Extract provided:
━━━━━━

Rotational Atherectomy
A coronary artery's calcium deposits are a sign of prior inflammation, healing, and scarring. Considerable atherosclerotic coronary artery disease (CAD) is correlated with significant calcification. Coronary calcification can be diffusely distributed throughout coronary arteries, and when the vessel is imaged, considerable calcification can completely encircle it. When using standard balloon angioplasty, coronary stenosis with circumferential or substantial vascular calcification is stiff and generally can't be dilated. In severely calcified coronary lesions, stent dilatation and maximum vessel wall apposition are frequently compromised. Stents placed in severely calcified vessels without atherectomy often thrombose, produce restenosis, and even fracture. Balloon angioplasty still has significant calcification as a major drawback, as does successfully delivering stents to severely damaged arteries. High-pressure, non-compliant balloon inflations may still fail to sufficiently dilate and prepare a substantially calcified artery for stent delivery in situations with heavily calcified lesions.

━━━━━━

Extracted records:
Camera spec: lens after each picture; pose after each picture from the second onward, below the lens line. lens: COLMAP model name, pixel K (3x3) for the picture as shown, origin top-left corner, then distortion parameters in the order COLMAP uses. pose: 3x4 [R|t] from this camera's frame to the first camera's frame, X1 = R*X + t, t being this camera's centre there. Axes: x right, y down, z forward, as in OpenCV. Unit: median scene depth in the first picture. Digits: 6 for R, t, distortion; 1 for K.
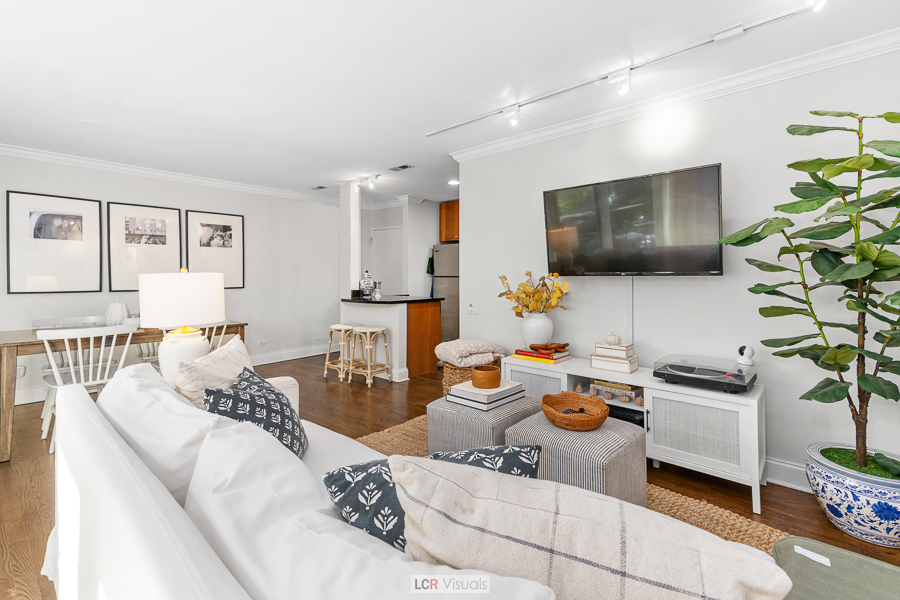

━━━━━━

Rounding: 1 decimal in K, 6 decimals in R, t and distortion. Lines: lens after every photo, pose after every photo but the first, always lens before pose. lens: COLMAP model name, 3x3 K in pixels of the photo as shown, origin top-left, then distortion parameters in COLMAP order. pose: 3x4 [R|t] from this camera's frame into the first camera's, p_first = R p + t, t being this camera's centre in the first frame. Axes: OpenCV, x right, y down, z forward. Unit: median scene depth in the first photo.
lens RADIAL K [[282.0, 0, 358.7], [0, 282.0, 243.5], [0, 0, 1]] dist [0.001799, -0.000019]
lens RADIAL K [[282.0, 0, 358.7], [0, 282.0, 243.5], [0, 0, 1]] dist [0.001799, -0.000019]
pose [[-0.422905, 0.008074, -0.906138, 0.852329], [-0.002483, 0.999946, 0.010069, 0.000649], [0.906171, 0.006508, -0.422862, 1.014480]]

━━━━━━

Activity A: Please list the outcomes that the rotational atherectomy text says often occur with stents placed in severely calcified vessels without atherectomy.
Activity B: Write the next part of the rotational atherectomy text, starting after its last sentence.

Output A:
- Thrombosis
- Restenosis
- Fracture

Output B:
In this example, calcium is the blocking material, and atherectomy refers to its removal. The vessel wall compliance in calcified or fibrotic lesions is increased by removing significant calcification or changing the calcified atherosclerotic plaque, and the lumen diameter obtained from using this device will be significantly better than that obtained from using straightforward balloon angioplasty. One of the several techniques for doing an atherectomy in a coronary vessel is rotational atherectomy. It is the most popular atherectomy tool and eliminates atheromatous plaque via differential cutting, which involves removing the inelastic calcified plaque with microscopic diamond chips implanted on the surface of a fast-revolving olive-shaped burr (150,000 to 200,000 rpm). The reticuloendothelial system removes the 2 to 5-micrometer microparticles that are produced as a result of this abrasion after they have traveled through the coronary microcirculation. The burr has a diameter of 1.25 to 2.50 mm and travels on a specialized guidewire. Smaller burr sizes should be used initially in cases with severe calcification, followed by bigger burrs in 0.25 to 0.50-mm increments up to 70% of the reference vessel diameter. In the early 1980s, David Auth began looking into the potential of employing a rotary tool to debulk atherosclerotic plaque. In 1988, Fourier et al. performed the first RA procedure on a human coronary artery.